Edouard Philippe soutient les forces de l’ordre : « Le basculement de la République n’est pas si loin. »
La séance de questions d’actualité au gouvernement a été marquée par les interrogations des sénateurs autour du racisme dans les forces de l’ordre. La droite sénatoriale estime que le gouvernement cède aux sirènes du communautarisme ou à « la loi de la jungle », alors que la gauche demande des « réponses structurelles pour rompre avec les pratiques racistes » qui existent au sein de la police.
La présidente du groupe communiste, Eliane Assassi, a interrogé le Premier ministre au sujet des réponses qu’entendait apporter le gouvernement aux mobilisations actuelles dénonçant le racisme des forces de l’ordre. « L’impunité doit cesser » a martelé la sénatrice de la Seine-Saint-Denis, avant d’ajouter : « Les traitements discriminatoires existent dans la police comme dans la société à la nuance près que les policiers sont dépositaires de la violence légitime, au point qu’elle en devient parfois illégitime. » Eliane Assassi a finalement interpellé le Premier ministre : « Quelle réponse structurelle comptez-vous apporter pour rompre définitivement avec ces pratiques racistes et d’une violence disproportionnée au sein de la police ? »
Une « ligne d’équilibre »
Edouard Philippe a tenu à développer une « ligne d’équilibre » entre un soutien affiché aux forces de l’ordre et une « exigence » envers les forces de l’ordre sur les questions de discrimination. La fin de la réponse du Premier ministre revêt tout de même une fermeté certaine à l’égard des mobilisations actuelles : « Je ne laisserais jamais dire que la police ou la gendarmerie, elles ne sont ni l’une ni l’autre. Ces institutions sont extrêmement contrôlées, placées sous l’œil vigilant des médias, de nos concitoyens et d’organismes internes de contrôle. »
« Si nous acceptons que la présomption passe de celui qui trouble l’ordre public à celui qui le défend, c’est un basculement de la République qui intervient. »
Edouard Philippe en a aussi profité, au cas où « sa réponse soit entendue en dehors de l’enceinte [du Sénat] », pour regretter une forme de radicalisation du débat : « Je ne veux pas que ce débat soit comme confisqué par des prises de positions théâtrales par des raccourcis ou des amalgames que nous avons tous dénoncés. Nous devons être confiant, respectueux et exigeants. » Un refus de la radicalisation des débats qui n’a pas empêché le Premier ministre d’adopter un ton assez grave : « L’émotion est légitime, mais si nous acceptons que la présomption passe de celui qui trouble l’ordre public à celui qui le défend, c’est un basculement de la République qui intervient. Et quand je vois cela je me dis que ce basculement de la République n’est pas si loin. »
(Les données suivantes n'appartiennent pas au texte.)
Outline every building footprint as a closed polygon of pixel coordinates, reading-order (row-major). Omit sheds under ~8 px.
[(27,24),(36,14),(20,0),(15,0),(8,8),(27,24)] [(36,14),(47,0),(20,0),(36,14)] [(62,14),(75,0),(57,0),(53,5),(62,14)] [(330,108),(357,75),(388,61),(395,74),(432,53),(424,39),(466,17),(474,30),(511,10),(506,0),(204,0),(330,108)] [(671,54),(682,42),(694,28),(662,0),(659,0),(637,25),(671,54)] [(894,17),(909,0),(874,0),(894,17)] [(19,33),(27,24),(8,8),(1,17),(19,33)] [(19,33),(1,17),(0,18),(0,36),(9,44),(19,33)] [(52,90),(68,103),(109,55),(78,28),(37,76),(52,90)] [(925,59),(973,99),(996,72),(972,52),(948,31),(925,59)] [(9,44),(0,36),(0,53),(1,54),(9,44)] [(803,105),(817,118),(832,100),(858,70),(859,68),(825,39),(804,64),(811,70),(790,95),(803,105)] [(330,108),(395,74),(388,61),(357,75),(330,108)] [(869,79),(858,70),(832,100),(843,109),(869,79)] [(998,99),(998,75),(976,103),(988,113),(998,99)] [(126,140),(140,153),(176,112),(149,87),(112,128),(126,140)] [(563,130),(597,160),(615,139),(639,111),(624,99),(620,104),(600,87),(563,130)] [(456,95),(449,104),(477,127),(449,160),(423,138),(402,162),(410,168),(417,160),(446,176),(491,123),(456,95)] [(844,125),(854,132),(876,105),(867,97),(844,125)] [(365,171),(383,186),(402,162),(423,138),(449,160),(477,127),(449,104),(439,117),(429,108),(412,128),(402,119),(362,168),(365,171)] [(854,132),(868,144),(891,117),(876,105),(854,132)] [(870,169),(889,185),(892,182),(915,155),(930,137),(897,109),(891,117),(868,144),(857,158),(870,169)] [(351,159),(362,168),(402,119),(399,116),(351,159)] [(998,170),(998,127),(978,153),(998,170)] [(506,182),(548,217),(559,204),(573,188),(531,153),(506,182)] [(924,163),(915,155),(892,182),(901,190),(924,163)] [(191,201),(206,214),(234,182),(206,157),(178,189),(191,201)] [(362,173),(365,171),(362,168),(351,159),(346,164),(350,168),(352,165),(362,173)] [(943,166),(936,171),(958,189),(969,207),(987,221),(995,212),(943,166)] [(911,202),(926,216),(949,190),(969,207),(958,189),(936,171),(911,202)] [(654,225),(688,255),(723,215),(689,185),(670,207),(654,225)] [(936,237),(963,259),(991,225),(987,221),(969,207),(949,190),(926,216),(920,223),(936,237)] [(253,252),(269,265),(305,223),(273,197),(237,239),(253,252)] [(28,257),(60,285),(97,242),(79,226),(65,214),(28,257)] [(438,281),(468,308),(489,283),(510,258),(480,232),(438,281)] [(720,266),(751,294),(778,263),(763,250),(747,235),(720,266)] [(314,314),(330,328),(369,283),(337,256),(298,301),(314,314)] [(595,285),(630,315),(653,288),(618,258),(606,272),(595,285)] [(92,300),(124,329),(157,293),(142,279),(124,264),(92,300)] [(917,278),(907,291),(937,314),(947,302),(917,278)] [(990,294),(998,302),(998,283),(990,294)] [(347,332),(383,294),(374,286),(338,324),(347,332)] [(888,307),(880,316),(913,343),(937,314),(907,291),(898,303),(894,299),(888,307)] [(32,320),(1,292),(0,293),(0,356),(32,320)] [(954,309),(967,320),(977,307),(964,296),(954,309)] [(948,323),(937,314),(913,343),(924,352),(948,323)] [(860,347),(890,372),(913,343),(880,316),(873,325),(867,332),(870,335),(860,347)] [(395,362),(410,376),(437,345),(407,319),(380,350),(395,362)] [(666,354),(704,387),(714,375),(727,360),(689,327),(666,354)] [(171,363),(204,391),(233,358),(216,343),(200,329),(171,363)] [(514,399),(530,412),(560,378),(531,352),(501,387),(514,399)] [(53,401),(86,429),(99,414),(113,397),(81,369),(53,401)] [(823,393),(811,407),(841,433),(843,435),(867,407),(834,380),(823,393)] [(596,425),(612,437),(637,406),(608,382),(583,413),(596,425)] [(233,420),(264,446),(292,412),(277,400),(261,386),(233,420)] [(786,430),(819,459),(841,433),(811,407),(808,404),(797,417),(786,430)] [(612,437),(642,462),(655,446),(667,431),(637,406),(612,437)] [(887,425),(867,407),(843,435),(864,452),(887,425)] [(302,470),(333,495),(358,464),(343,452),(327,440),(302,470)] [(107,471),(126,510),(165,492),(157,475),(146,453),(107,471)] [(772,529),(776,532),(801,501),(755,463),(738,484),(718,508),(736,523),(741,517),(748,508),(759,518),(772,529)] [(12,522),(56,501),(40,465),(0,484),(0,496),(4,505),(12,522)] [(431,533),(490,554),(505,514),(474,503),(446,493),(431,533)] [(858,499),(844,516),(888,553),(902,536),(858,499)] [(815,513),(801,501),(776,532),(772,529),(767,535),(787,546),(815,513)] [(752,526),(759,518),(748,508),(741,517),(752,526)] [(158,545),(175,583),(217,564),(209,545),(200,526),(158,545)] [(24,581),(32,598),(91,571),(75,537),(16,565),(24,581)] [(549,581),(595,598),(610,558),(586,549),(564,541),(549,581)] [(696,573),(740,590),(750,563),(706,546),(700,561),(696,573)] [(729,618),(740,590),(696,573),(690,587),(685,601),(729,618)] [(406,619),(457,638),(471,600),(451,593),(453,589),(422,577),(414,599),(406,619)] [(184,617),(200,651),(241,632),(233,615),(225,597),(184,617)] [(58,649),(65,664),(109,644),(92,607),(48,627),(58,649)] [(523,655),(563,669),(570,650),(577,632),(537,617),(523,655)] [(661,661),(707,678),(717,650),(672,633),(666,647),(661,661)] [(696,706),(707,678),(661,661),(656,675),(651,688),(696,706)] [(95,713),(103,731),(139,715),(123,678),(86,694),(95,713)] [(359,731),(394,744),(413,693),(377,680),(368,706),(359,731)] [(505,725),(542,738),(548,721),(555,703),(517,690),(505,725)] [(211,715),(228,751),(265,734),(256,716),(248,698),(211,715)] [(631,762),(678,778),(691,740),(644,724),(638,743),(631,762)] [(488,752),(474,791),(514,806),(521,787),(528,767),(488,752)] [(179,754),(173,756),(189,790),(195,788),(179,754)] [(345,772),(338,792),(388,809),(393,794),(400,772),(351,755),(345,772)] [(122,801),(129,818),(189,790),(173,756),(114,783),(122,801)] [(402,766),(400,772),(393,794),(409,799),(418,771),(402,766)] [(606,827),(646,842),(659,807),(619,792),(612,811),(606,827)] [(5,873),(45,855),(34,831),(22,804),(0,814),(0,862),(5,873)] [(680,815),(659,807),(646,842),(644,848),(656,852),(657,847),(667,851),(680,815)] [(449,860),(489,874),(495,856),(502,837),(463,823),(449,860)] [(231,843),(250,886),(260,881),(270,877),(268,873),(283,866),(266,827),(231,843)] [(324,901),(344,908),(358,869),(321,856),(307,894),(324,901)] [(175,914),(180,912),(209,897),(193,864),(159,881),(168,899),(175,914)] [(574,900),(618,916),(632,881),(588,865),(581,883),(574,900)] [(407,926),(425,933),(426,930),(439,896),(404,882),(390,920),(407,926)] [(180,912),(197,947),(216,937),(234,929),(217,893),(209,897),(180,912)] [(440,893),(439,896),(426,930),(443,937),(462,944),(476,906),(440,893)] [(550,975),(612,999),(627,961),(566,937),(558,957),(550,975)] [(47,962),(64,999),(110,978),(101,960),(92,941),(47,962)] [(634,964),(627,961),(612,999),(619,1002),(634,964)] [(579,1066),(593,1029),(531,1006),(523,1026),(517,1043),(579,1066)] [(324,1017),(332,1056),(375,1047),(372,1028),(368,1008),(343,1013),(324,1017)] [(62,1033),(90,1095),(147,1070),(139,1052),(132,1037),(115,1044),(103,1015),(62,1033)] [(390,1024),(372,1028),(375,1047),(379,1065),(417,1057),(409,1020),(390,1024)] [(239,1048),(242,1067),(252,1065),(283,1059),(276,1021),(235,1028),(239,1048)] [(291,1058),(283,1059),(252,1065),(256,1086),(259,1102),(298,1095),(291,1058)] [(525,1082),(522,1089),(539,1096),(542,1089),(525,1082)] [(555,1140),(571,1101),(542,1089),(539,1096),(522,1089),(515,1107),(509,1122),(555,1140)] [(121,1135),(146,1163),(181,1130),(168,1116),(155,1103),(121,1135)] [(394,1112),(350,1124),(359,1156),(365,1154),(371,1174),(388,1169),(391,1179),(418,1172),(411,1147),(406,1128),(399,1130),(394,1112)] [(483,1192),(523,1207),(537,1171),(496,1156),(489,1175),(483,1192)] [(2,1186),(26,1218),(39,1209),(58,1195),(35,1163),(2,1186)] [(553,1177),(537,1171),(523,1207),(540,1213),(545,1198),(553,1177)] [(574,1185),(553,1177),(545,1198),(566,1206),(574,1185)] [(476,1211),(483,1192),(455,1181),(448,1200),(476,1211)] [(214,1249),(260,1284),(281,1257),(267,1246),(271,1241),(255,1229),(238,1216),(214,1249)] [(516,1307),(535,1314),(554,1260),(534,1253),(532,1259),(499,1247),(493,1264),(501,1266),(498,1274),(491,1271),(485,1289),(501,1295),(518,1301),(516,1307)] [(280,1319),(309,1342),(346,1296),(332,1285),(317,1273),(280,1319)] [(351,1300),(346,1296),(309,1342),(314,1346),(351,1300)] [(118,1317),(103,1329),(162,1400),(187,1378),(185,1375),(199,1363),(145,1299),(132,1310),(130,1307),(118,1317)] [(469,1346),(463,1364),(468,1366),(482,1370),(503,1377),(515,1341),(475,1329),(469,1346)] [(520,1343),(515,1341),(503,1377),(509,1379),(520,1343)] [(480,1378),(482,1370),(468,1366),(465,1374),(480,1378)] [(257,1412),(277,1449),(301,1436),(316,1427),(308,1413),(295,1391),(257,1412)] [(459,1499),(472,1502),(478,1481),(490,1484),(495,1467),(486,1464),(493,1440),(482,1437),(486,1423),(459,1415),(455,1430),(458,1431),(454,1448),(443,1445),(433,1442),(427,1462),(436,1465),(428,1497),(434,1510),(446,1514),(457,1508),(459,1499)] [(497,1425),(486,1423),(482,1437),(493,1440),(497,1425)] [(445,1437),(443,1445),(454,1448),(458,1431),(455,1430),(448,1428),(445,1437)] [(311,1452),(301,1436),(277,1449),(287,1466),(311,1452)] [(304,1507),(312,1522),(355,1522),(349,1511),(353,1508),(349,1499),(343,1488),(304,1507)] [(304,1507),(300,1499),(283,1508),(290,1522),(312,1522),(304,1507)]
Racisme dans la police : Édouard Philippe défend Castaner et Belloubet
« Écroulement civique », « fragilisation de l’État de droit », « porte ouverte à la loi de la jungle » Lors des questions d’actualité au gouvernement, le président du groupe LR du Sénat, Bruno Retailleau n’a pas mâché ses mots et a vertement fait part de sa réprobation vis-à-vis des choix de l’exécutif, confronté depuis 10 jours à des vagues de manifestations contre la violence et le racisme chez les forces de l’ordre (voir notre article). « Nous devons être intraitables contre le racisme (…) Mais sans tomber dans les pièges de ceux qui veulent communautariser la France » a-t-il clamé.
Le Premier ministre a répondu point par point aux interrogations du sénateur LR de Vendée. En ce qui concerne la proposition de la garde des Sceaux de recevoir la famille d’Adama Traoré mort en 2016 pendant une interpellation, Édouard Philippe assure qu’il ne s’agissait pas d’ « une immixtion dans la procédure » et rappelle que Nicole Belloubet n'a pas invité la famille d'Adama Traoré mais son comité de soutien. « Si à l’invitation d’un membre de la famille, la garde des Sceaux donnait une instruction individuelle alors nous serions dans quelque chose qui n’est pas légal » a-t-il justifié.
Au sujet de l’expression « soupçon avéré de racisme» prononcé par Christophe Castaner en début de semaine, qui entraînerait « la suspension systématique » des fonctionnaires de police et gendarmerie », Édouard Philippe estime qu’il s’agit ni plus ni moins de « la pratique administrative actuelle ». « Que se passe-t-il quand des faits qui n’ont pas donné lieu à une déclaration de culpabilité, sont susceptibles de troubler l’exercice du service public ? L’autorité administrative peut et souvent doit prendre des mesures avant la déclaration de culpabilité. Des mesures de suspension par exemple (…) Ce n’est en rien une méconnaissance du principe de la présomption d’innocence.(…) C’est la pratique constante dans l’administration ». « L’autorité administrative est dans son droit lorsqu’elle suspend des agents » a-t-il répondu.